Text provided:
Segment Open

ACQUIRED PERFORATING DISORDER

By Gary M. White, MD

Acquired Perforating Disorder. Kyrle disease Multiple nodules with a central keratotic core on the legs of a dialysis patient.


Acquired perforating disorder (APD), AKA Kyrle disease, is the primary variant of a group of perforating disorders. The underlying process is transepidermal elimination of dermal collagen. Triggers of lesions seem to involve local trauma, e.g., scratching.

APD has been associated with:

Clinical

Hyperkeratotic papules and nodules develop. A central keratotic plug is characteristic. Lesions may be very pruritic and a component of prurigo nodularis may be present. The lesions are common on the extensor extremities and may spare the back, the so called butterfly sign (lesions only occur where the patient scratches). Lesions may occur in a linear arrangement suggesting the Koebner phenomenon.

Etiology/Pathogenesis

Various theories have been proposed with regard to the etiology of APD. Trauma from scratching may induce damage of the epidermis or dermal collagen, leading to transepidermal elimination of collagen or elastic fibers. Alternatively, alteration in collagen or elastic fibers may trigger transelimination. This alteration may be due to metabolic disturbances such as elevated glucose or microdeposition of substances, such as calcium salts related to cases of dialysis. Underlying dermal microvasculopathy related to DM may predispose to APD. Diabetic vasculopathy induces a hypoxic state, in which the trauma from scratching causes dermal necrosis.

Segment Closed

Requirement 1:
Answer these questions using the text on acquired perforating disorder:
(a) What other name is given for acquired perforating disorder?
(b) What is the pattern called in which the lesions spare the back?
(c) What does diabetic vasculopathy induce?
Requirement 2: Repeat word for word everything in the text on acquired perforating disorder from "By Gary M. White, MD" down to "trauma, e.g., scratching.".

Items stored from a collection
Segment Open

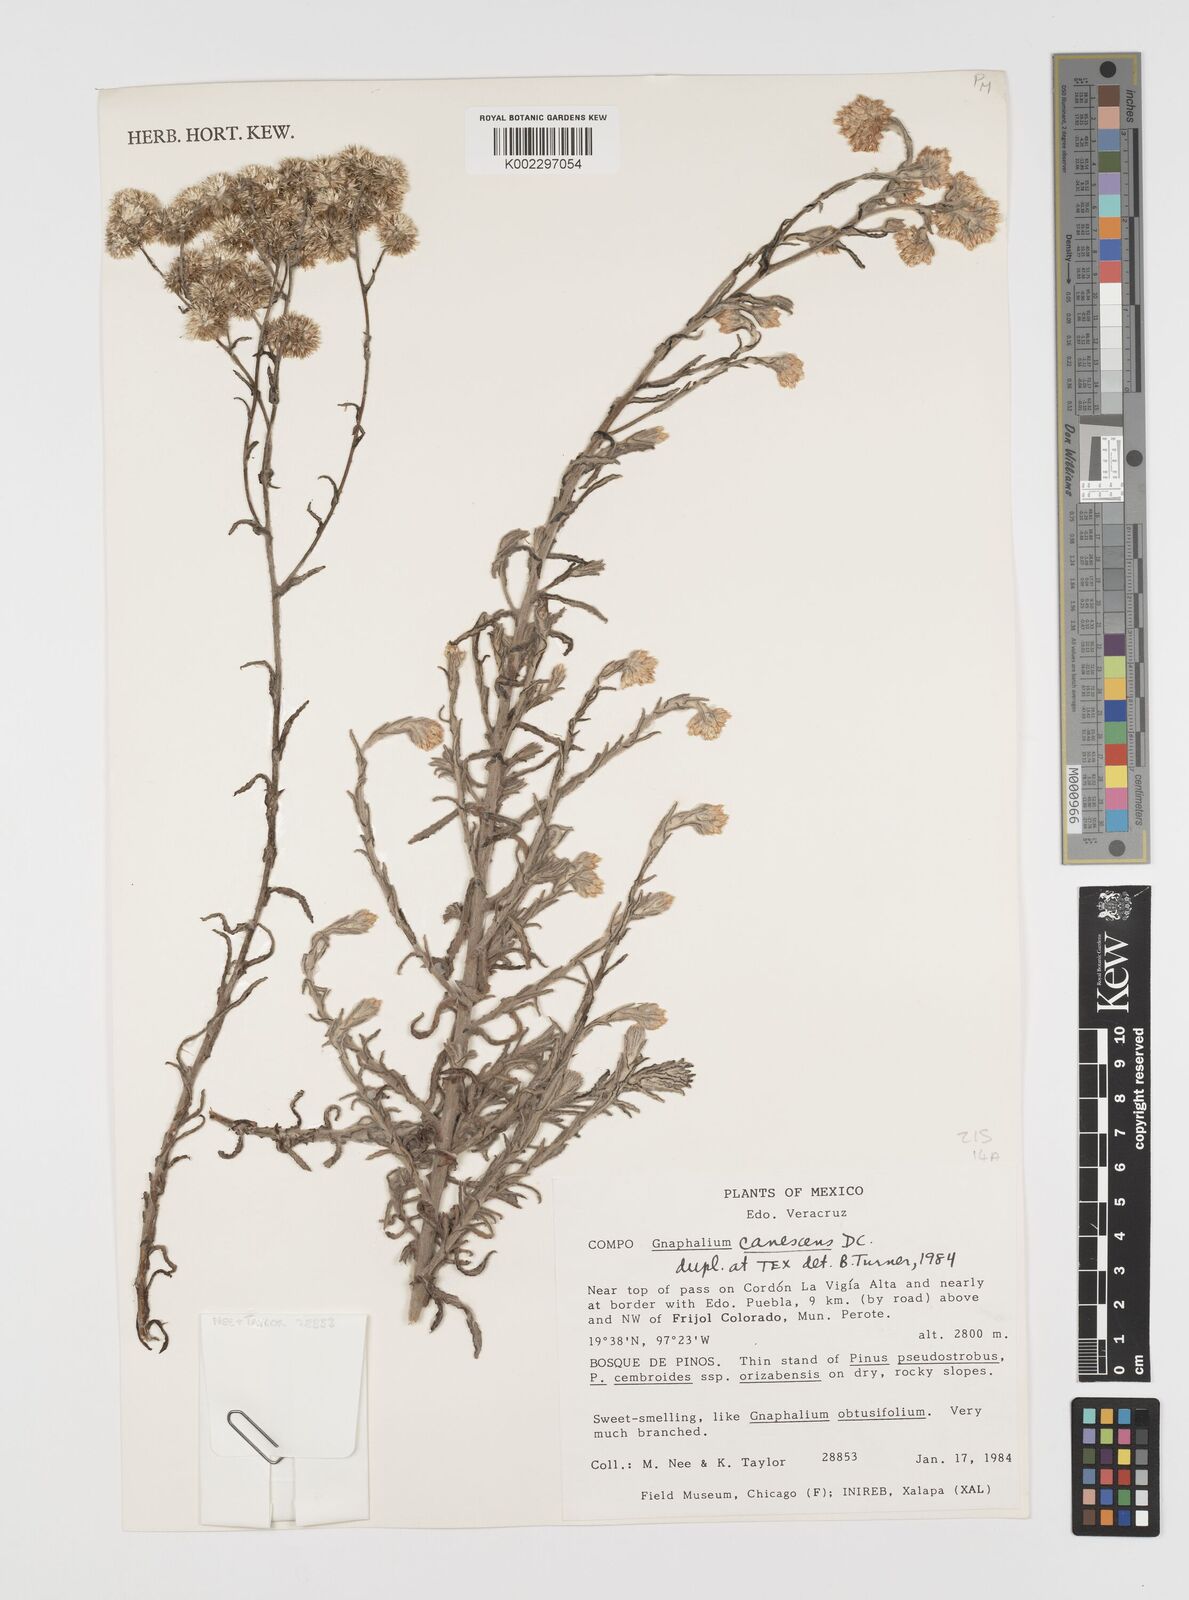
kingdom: Plantae
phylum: Tracheophyta
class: Magnoliopsida
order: Asterales
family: Asteraceae
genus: Pseudognaphalium
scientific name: Pseudognaphalium canescens
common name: Wright's rabbit-tobacco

Segment Closed

Exercise solution 1:
(a) Kyrle disease
(b) The butterfly sign
(c) A hypoxic state

Exercise solution 2:
By Gary M. White, MD

Acquired Perforating Disorder. Kyrle disease Multiple nodules with a central keratotic core on the legs of a dialysis patient.


Acquired perforating disorder (APD), AKA Kyrle disease, is the primary variant of a group of perforating disorders. The underlying process is transepidermal elimination of dermal collagen. Triggers of lesions seem to involve local trauma, e.g., scratching.